Where the trail opens into a meadow, I wrap my pareu—red with a pattern of white-and-yellow plumerias—over my shorts and take off my shoes and socks, because I came here to dance.
I start with the basic kaholo, side-stepping, arms leading, hands already beginning their story—for the hands and hips tell the story. Right away it hurts, because my soles are tender, and there’s always gravel on the trail. Cactus and yucca line the trail, and I avoid those, too.
I love the intensity of the dance. A good dancer will sway only the hips and legs, keeping the shoulders and upper body still and level. I think of the hummingbird whose wings flutter so fast, they blur—yet the head stays perfectly calm and unmoving, dipping the beak into a flower.
My favorite step is uwehe. The word means “to pry open, ” and that’s exactly what it looks like when my knees separate abruptly. Between the openings of uwehe, a foot rises, the hips do a pendulum swing, and the foot lands again to open the knees. I marvel at combining smooth movements with strong, fast ones.

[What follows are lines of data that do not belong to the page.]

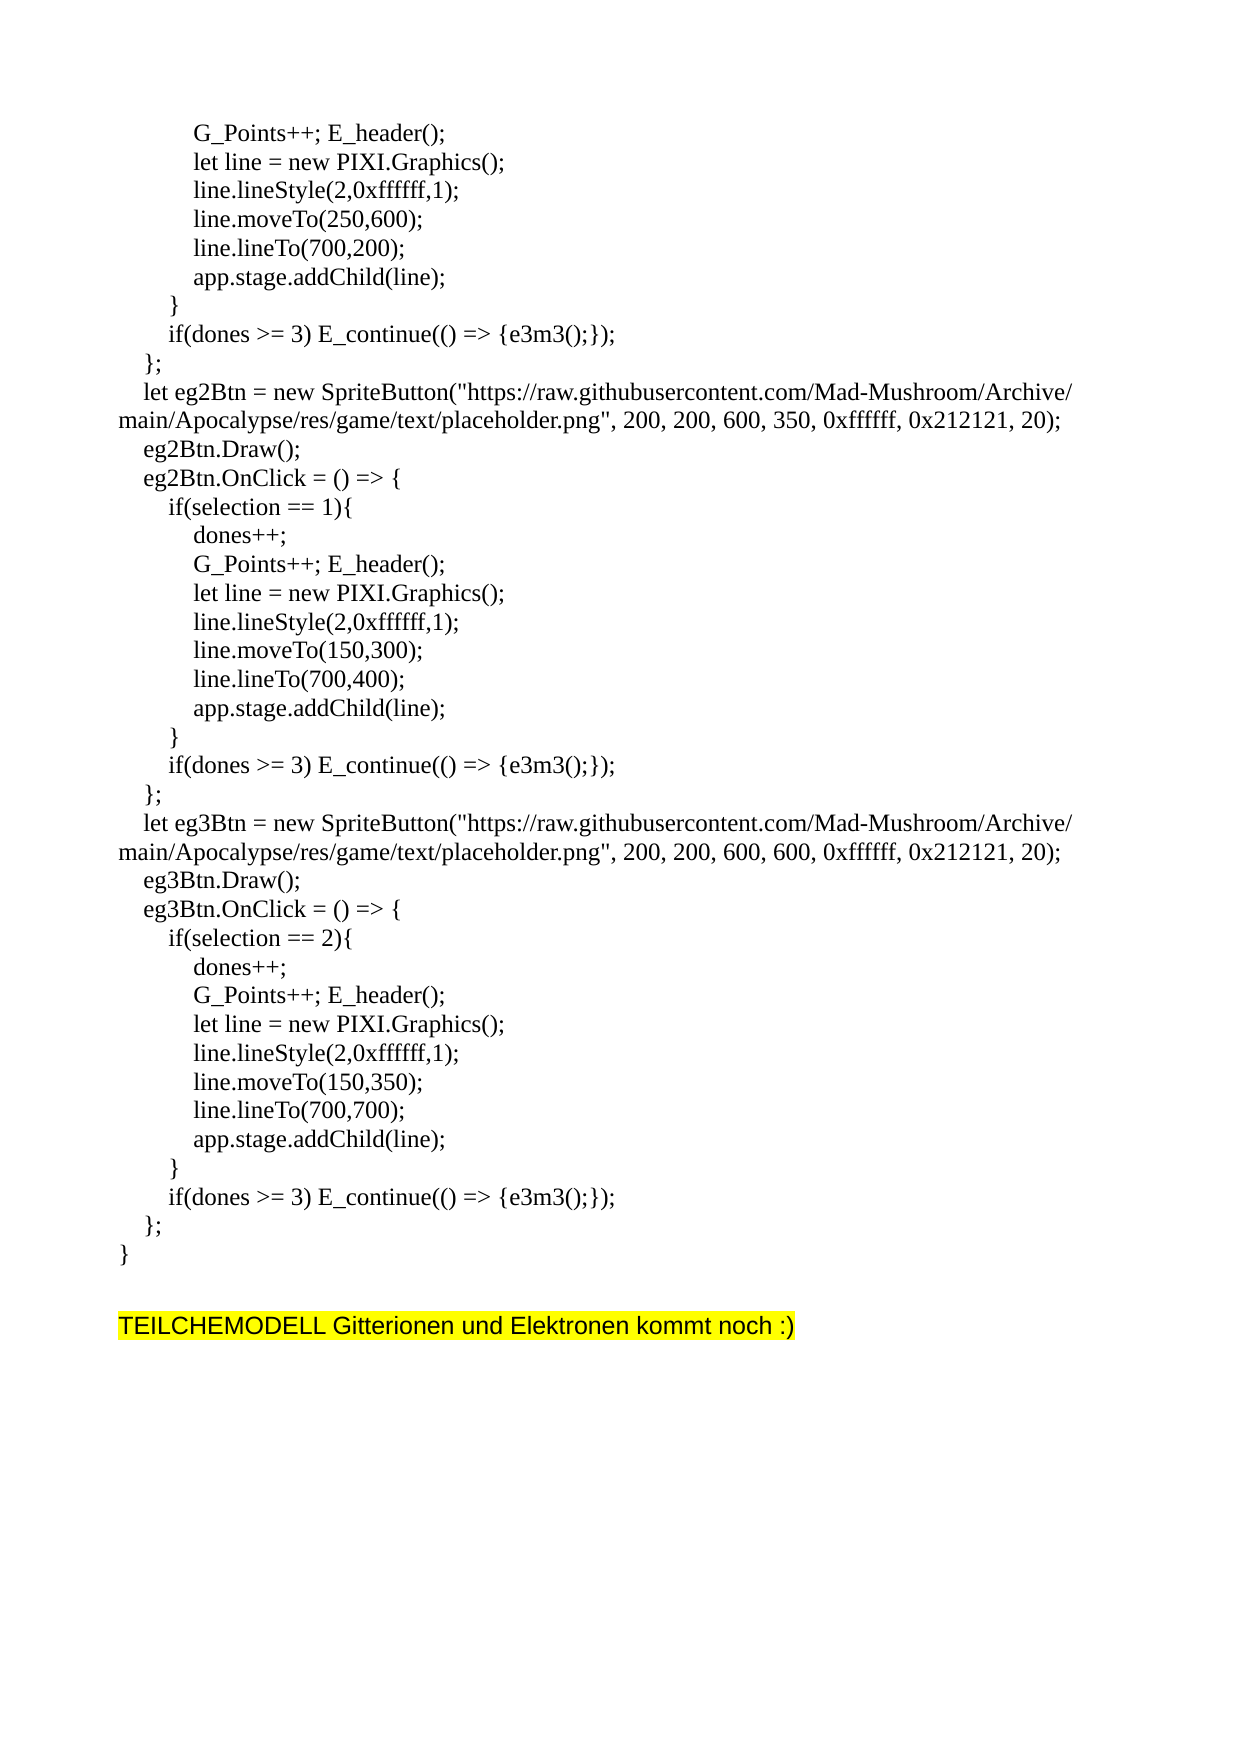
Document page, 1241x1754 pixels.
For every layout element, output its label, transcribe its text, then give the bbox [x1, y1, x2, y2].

text G_Points++; E_header(); [118, 118, 1122, 147]
text G_Points++; E_header(); [118, 549, 1122, 578]
text let eg2Btn = new SpriteButton("https://raw.githubusercontent.com/Mad-Mushroom/Archive/main/Apocalypse/res/game/text/placeholder.png", 200, 200, 600, 350, 0xffffff, 0x212121, 20); [118, 377, 1122, 434]
text eg2Btn.Draw(); [118, 434, 1122, 463]
text G_Points++; E_header(); [118, 981, 1122, 1009]
text app.stage.addChild(line); [118, 262, 1122, 291]
text app.stage.addChild(line); [118, 1124, 1122, 1153]
text line.lineStyle(2,0xffffff,1); [118, 607, 1122, 636]
text let line = new PIXI.Graphics(); [118, 147, 1122, 176]
text line.lineTo(700,200); [118, 233, 1122, 262]
text line.moveTo(250,600); [118, 204, 1122, 233]
text if(selection == 2){ [118, 923, 1122, 952]
text eg2Btn.OnClick = () => { [118, 463, 1122, 492]
text line.moveTo(150,350); [118, 1067, 1122, 1096]
text if(selection == 1){ [118, 492, 1122, 521]
text } [118, 1153, 1122, 1182]
text if(dones >= 3) E_continue(() => {e3m3();}); [118, 319, 1122, 348]
text line.lineStyle(2,0xffffff,1); [118, 176, 1122, 204]
text }; [118, 779, 1122, 808]
text if(dones >= 3) E_continue(() => {e3m3();}); [118, 1182, 1122, 1211]
text line.lineStyle(2,0xffffff,1); [118, 1038, 1122, 1067]
text dones++; [118, 952, 1122, 981]
text let line = new PIXI.Graphics(); [118, 578, 1122, 607]
text app.stage.addChild(line); [118, 693, 1122, 722]
text let line = new PIXI.Graphics(); [118, 1009, 1122, 1038]
text } [118, 291, 1122, 319]
text let eg3Btn = new SpriteButton("https://raw.githubusercontent.com/Mad-Mushroom/Archive/main/Apocalypse/res/game/text/placeholder.png", 200, 200, 600, 600, 0xffffff, 0x212121, 20); [118, 808, 1122, 866]
text line.lineTo(700,400); [118, 664, 1122, 693]
text line.moveTo(150,300); [118, 636, 1122, 664]
text }; [118, 348, 1122, 377]
text eg3Btn.OnClick = () => { [118, 894, 1122, 923]
text } [118, 1239, 1122, 1268]
text TEILCHEMODELL Gitterionen und Elektronen kommt noch :) [118, 1311, 1122, 1340]
text line.lineTo(700,700); [118, 1096, 1122, 1124]
text }; [118, 1211, 1122, 1239]
text eg3Btn.Draw(); [118, 866, 1122, 894]
text } [118, 722, 1122, 751]
text dones++; [118, 521, 1122, 549]
text if(dones >= 3) E_continue(() => {e3m3();}); [118, 751, 1122, 779]
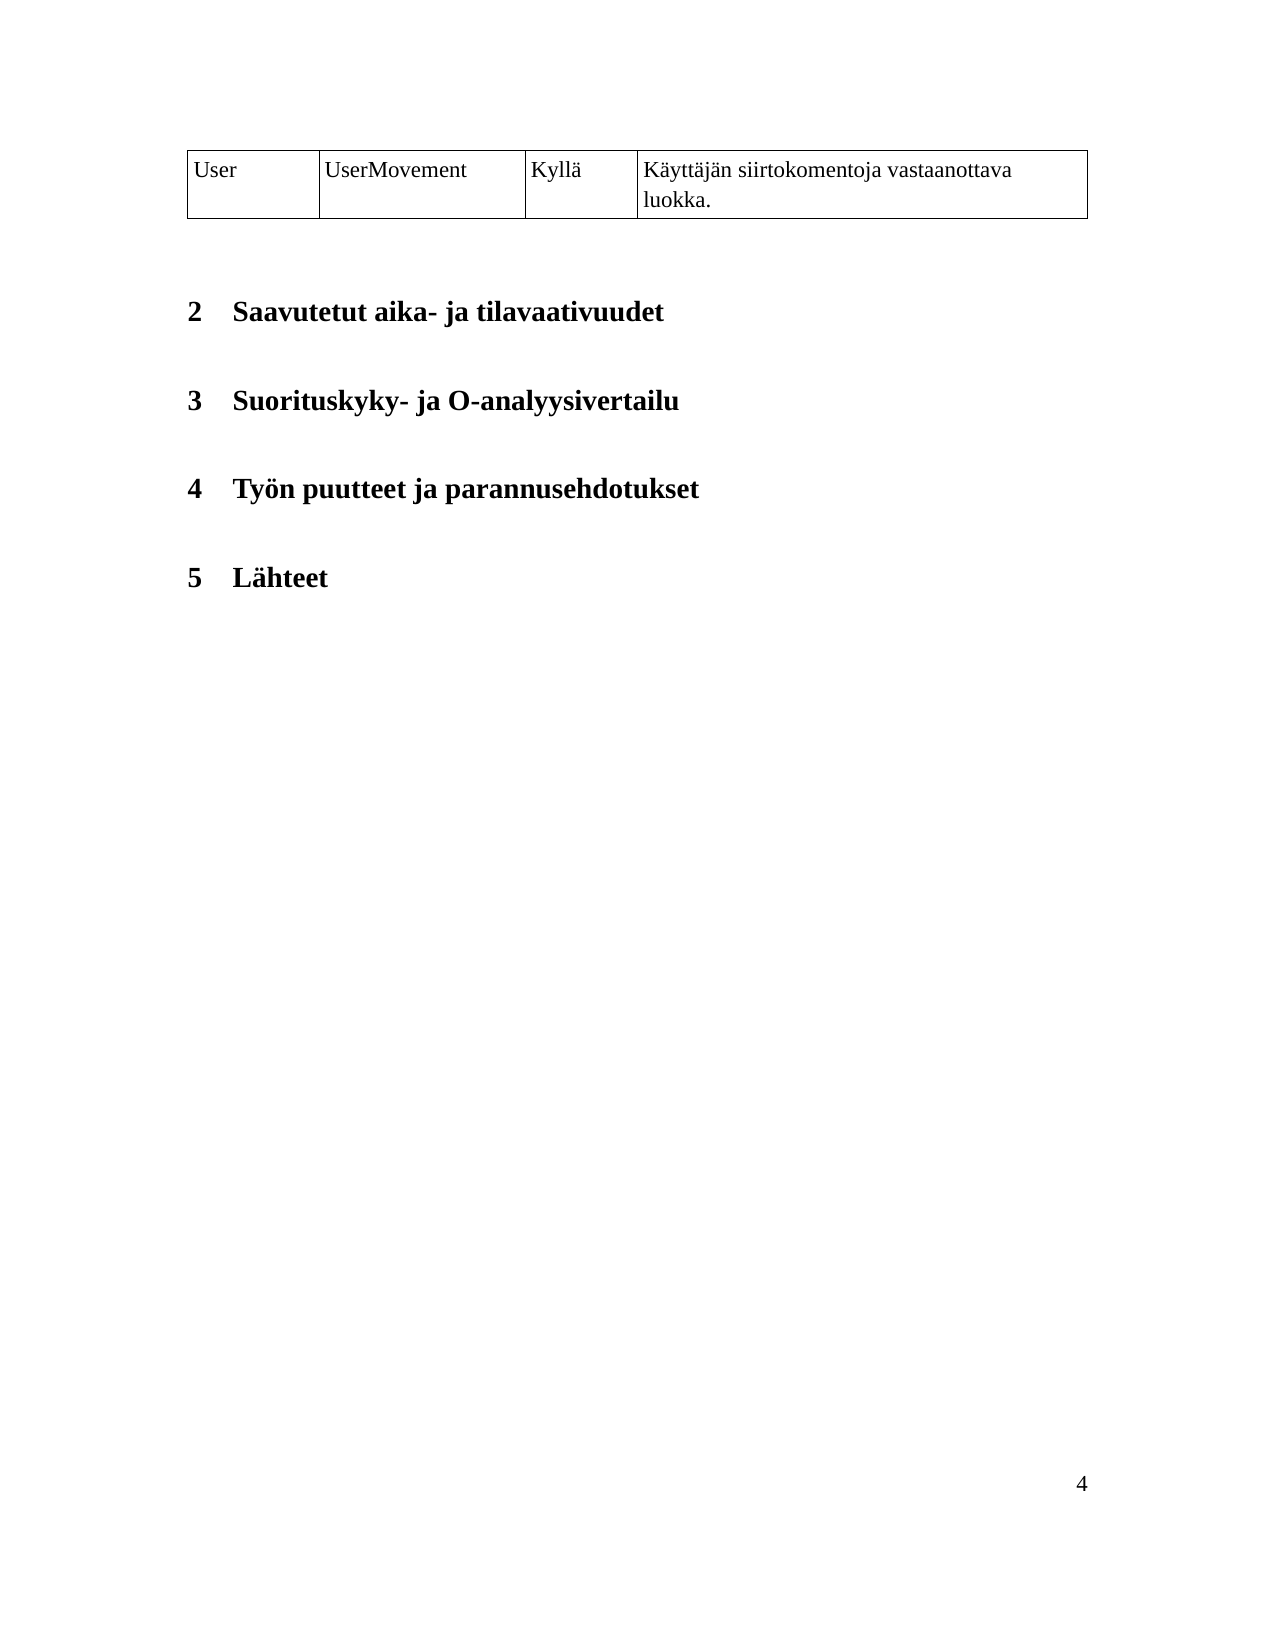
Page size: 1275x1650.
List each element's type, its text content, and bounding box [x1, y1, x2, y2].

subtitle Saavutetut aika- ja tilavaativuudet [187, 294, 1087, 328]
subtitle Lähteet [187, 560, 1087, 594]
table_cell Kyllä [526, 151, 637, 218]
subtitle Työn puutteet ja parannusehdotukset [187, 472, 1087, 505]
subtitle Suorituskyky- ja O-analyysivertailu [187, 383, 1087, 417]
table_cell Käyttäjän siirtokomentoja vastaanottava luokka. [638, 151, 1087, 218]
table_cell User [188, 151, 319, 218]
table_cell UserMovement [320, 151, 525, 218]
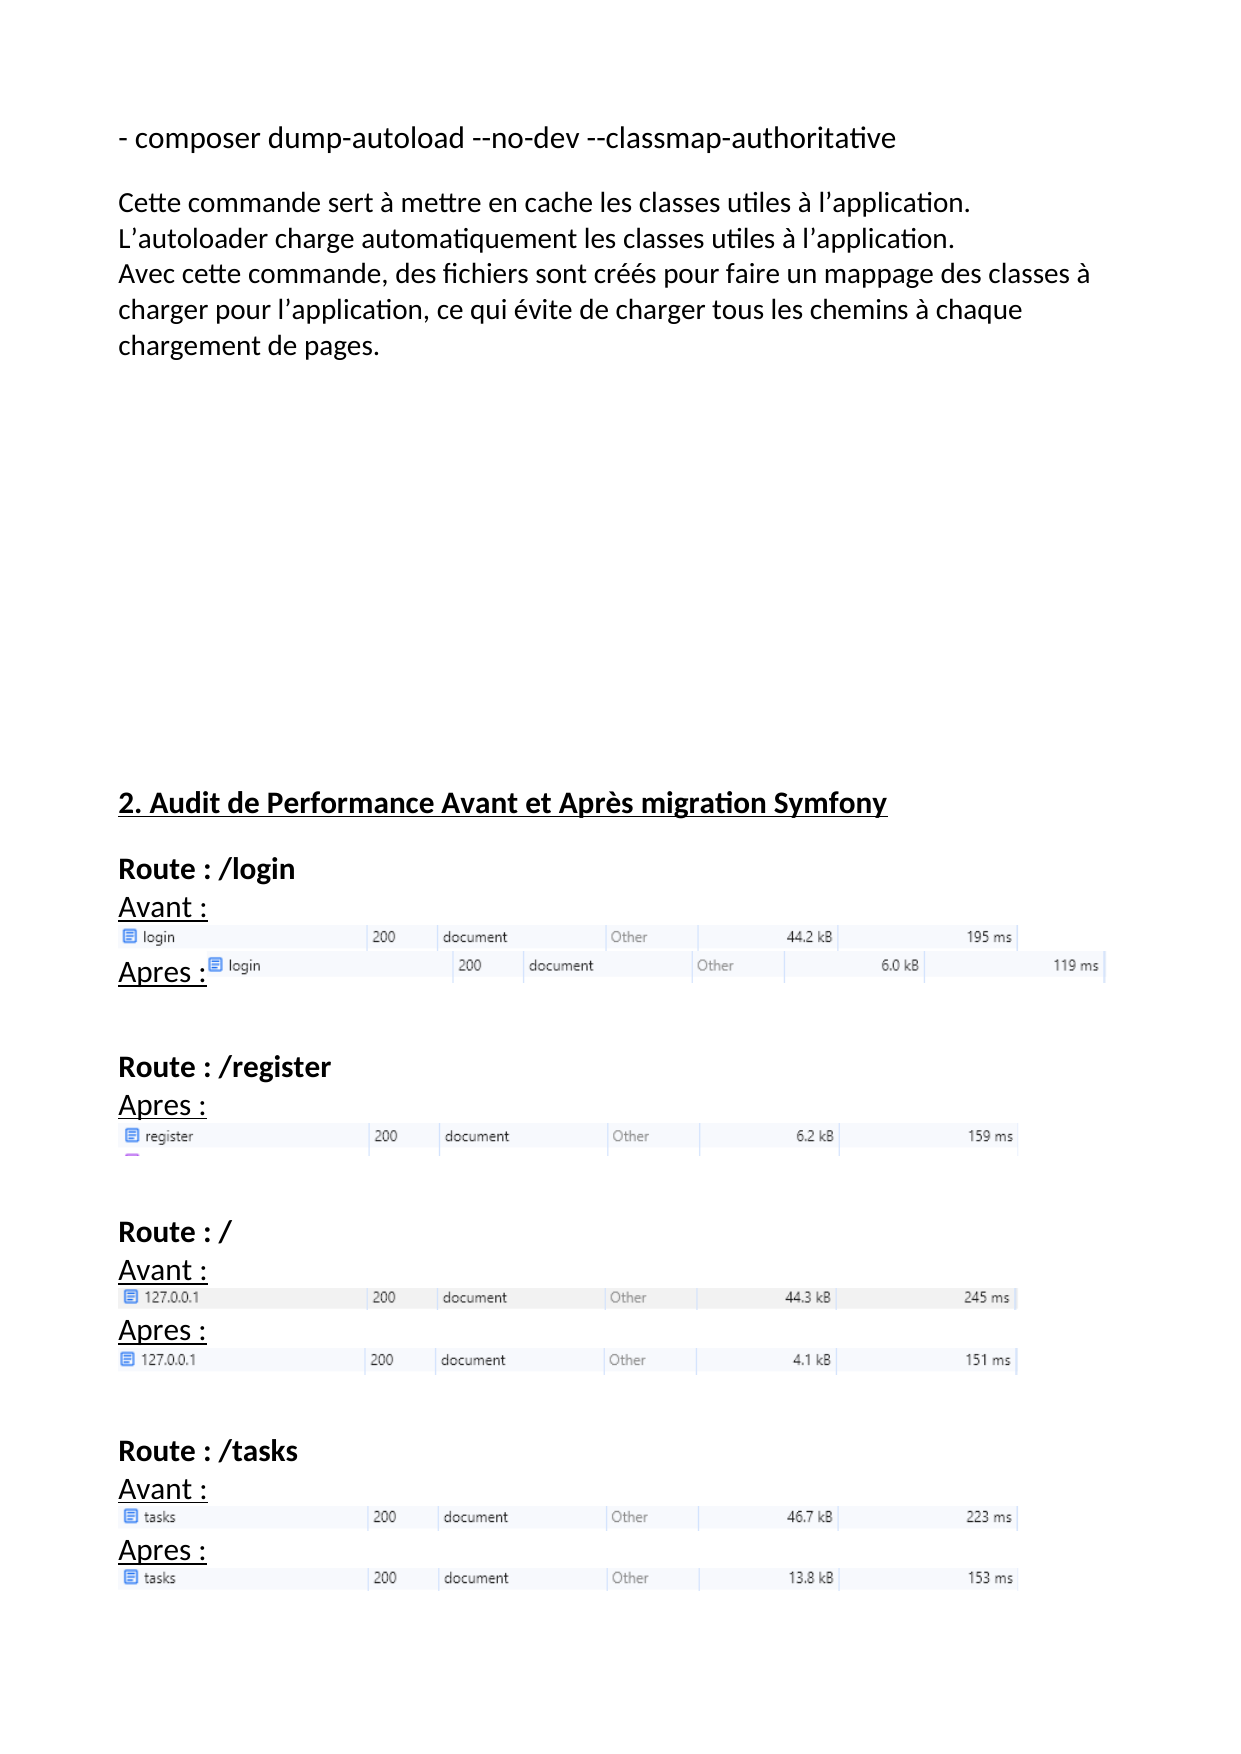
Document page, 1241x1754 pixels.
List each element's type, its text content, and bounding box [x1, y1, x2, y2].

text Apres : [118, 1085, 1122, 1123]
text Cette commande sert à mettre en cache les classes utiles à l’application. [118, 184, 1122, 220]
text 2. Audit de Performance Avant et Après migration Symfony [118, 783, 1122, 821]
text Apres : [118, 1530, 1122, 1568]
text Apres : [118, 1310, 1122, 1348]
text Avant : [118, 1469, 1122, 1507]
text L’autoloader charge automatiquement les classes utiles à l’application. [118, 220, 1122, 256]
text Route : /register [118, 1047, 1122, 1085]
text Avant : [118, 1250, 1122, 1288]
text Avant : [118, 887, 1122, 925]
text Avec cette commande, des fichiers sont créés pour faire un mappage des classes à charger pour l’application, ce qui évite de charger tous les chemins à chaque chargement de pages. [118, 256, 1122, 362]
text Route : / [118, 1212, 1122, 1250]
text Route : /tasks [118, 1431, 1122, 1469]
text Apres : [118, 952, 1122, 991]
text - composer dump-autoload --no-dev --classmap-authoritative [118, 118, 1122, 156]
text Route : /login [118, 849, 1122, 887]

But dancing barefoot on a hill hurts too much. I brush off the gravel embedded in the bottoms of my feet and pull on my socks and shoes. On the way down, three women and two dogs greet me. I don’t see any deer, but there, in the black mud under the oak, I see little green shoots.
My feet are still sore from dancing on the rocks. But as I walk up my porch steps, I consider buying lobelias for the pots.